The impossible entity shifted within the crimson doorway and looked behind itself.

Toward the darkness.

Toward the countless shapes waiting beyond.

For several moments, nothing happened.

Then the crimson depths stirred.

A low vibration spread through reality.

The mountains trembled.

The city brightened.

The silver fracture rippled.

And one by one—

The shadows began moving.

Ayan felt his heartbeat slow.

Not accelerate.

Slow.

Because some primitive part of his mind had finally accepted the truth.

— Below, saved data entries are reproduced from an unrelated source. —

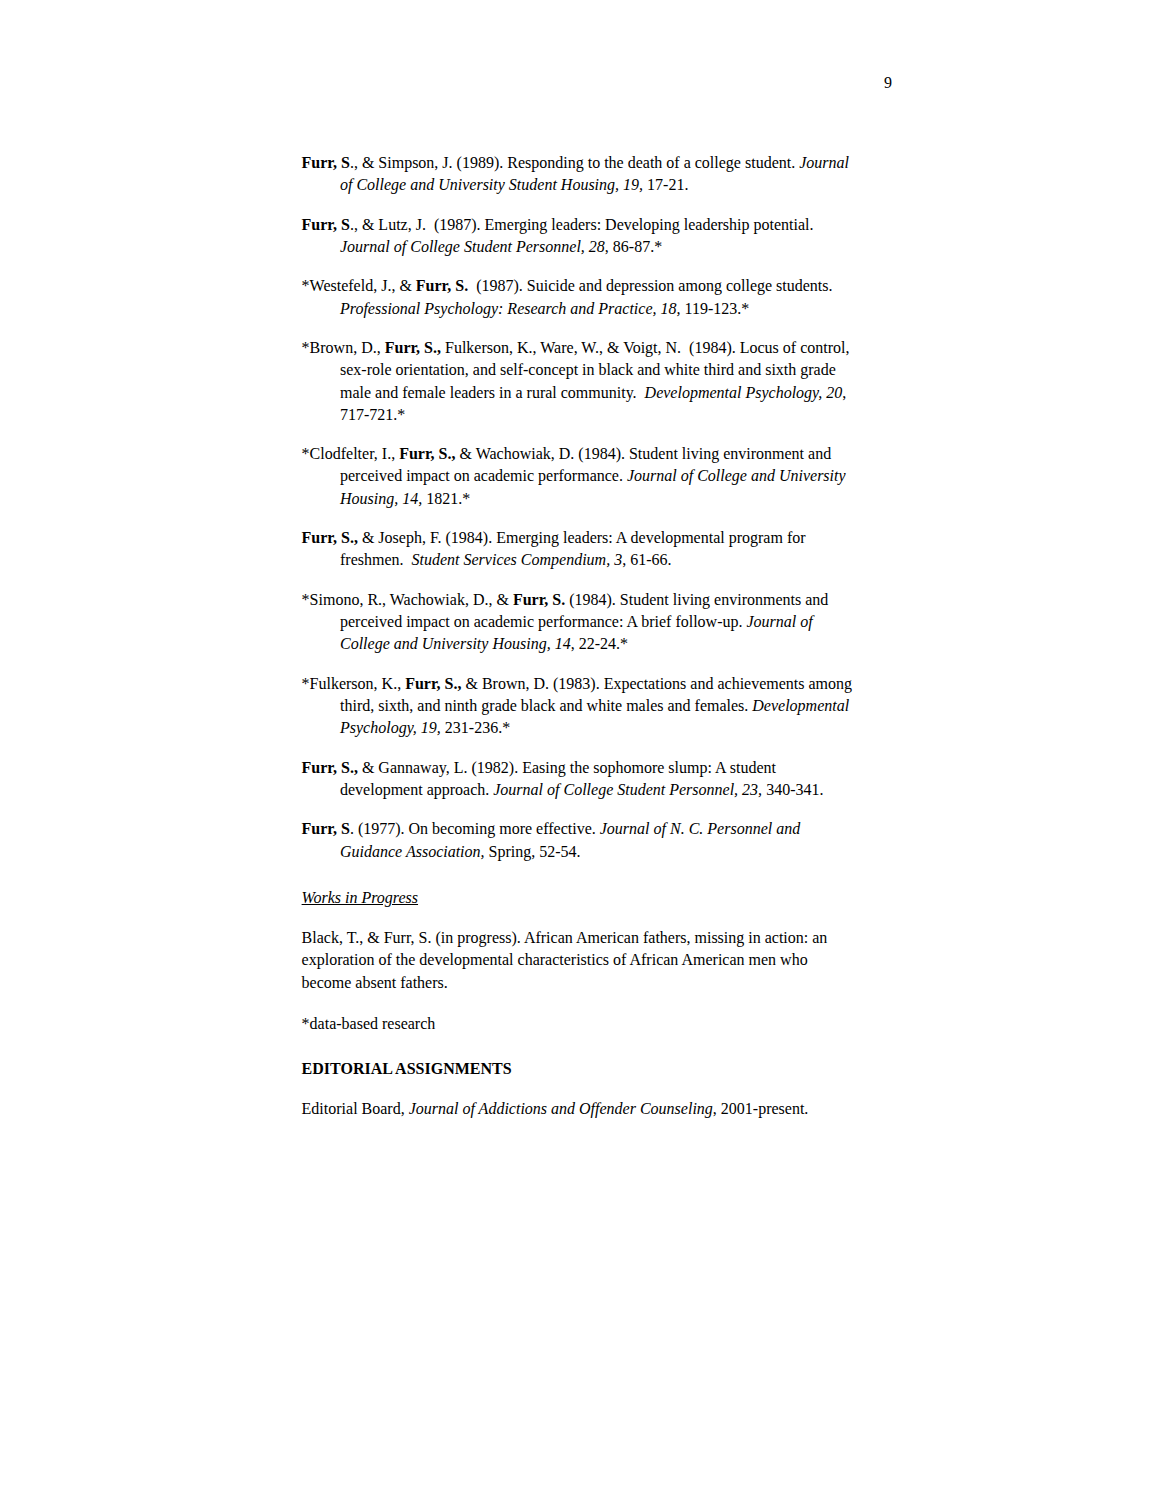9
Furr, S., & Simpson, J. (1989). Responding to the death of a college student. Journal of College and University Student Housing, 19, 17-21.
Furr, S., & Lutz, J. (1987). Emerging leaders: Developing leadership potential. Journal of College Student Personnel, 28, 86-87.*
*Westefeld, J., & Furr, S. (1987). Suicide and depression among college students. Professional Psychology: Research and Practice, 18, 119-123.*
*Brown, D., Furr, S., Fulkerson, K., Ware, W., & Voigt, N. (1984). Locus of control, sex-role orientation, and self-concept in black and white third and sixth grade male and female leaders in a rural community. Developmental Psychology, 20, 717-721.*
*Clodfelter, I., Furr, S., & Wachowiak, D. (1984). Student living environment and perceived impact on academic performance. Journal of College and University Housing, 14, 1821.*
Furr, S., & Joseph, F. (1984). Emerging leaders: A developmental program for freshmen. Student Services Compendium, 3, 61-66.
*Simono, R., Wachowiak, D., & Furr, S. (1984). Student living environments and perceived impact on academic performance: A brief follow-up. Journal of College and University Housing, 14, 22-24.*
*Fulkerson, K., Furr, S., & Brown, D. (1983). Expectations and achievements among third, sixth, and ninth grade black and white males and females. Developmental Psychology, 19, 231-236.*
Furr, S., & Gannaway, L. (1982). Easing the sophomore slump: A student development approach. Journal of College Student Personnel, 23, 340-341.
Furr, S. (1977). On becoming more effective. Journal of N. C. Personnel and Guidance Association, Spring, 52-54.
Works in Progress
Black, T., & Furr, S. (in progress). African American fathers, missing in action: an exploration of the developmental characteristics of African American men who become absent fathers.
*data-based research
EDITORIAL ASSIGNMENTS
Editorial Board, Journal of Addictions and Offender Counseling, 2001-present.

The first creature had never been the invasion.

It had been the scout.

The king's expression hardened.

Lucien raised one hand.

Silver energy exploded around him.

Across the impossible city, millions of lights brightened simultaneously.

The black sky above the prison fractured.

The tower at the city's center awakened.

And for the first time since the crimson doorway appeared—

Ayan understood why the king had immediately abandoned his dream of freedom.

Because freedom no longer mattered.

Prisons no longer mattered.

History no longer mattered.

The enemy that had once united countless civilizations was coming back.

And somewhere beyond the crimson doorway, hidden among endless shadows and impossible shapes, something far larger than the scout finally opened its eyes.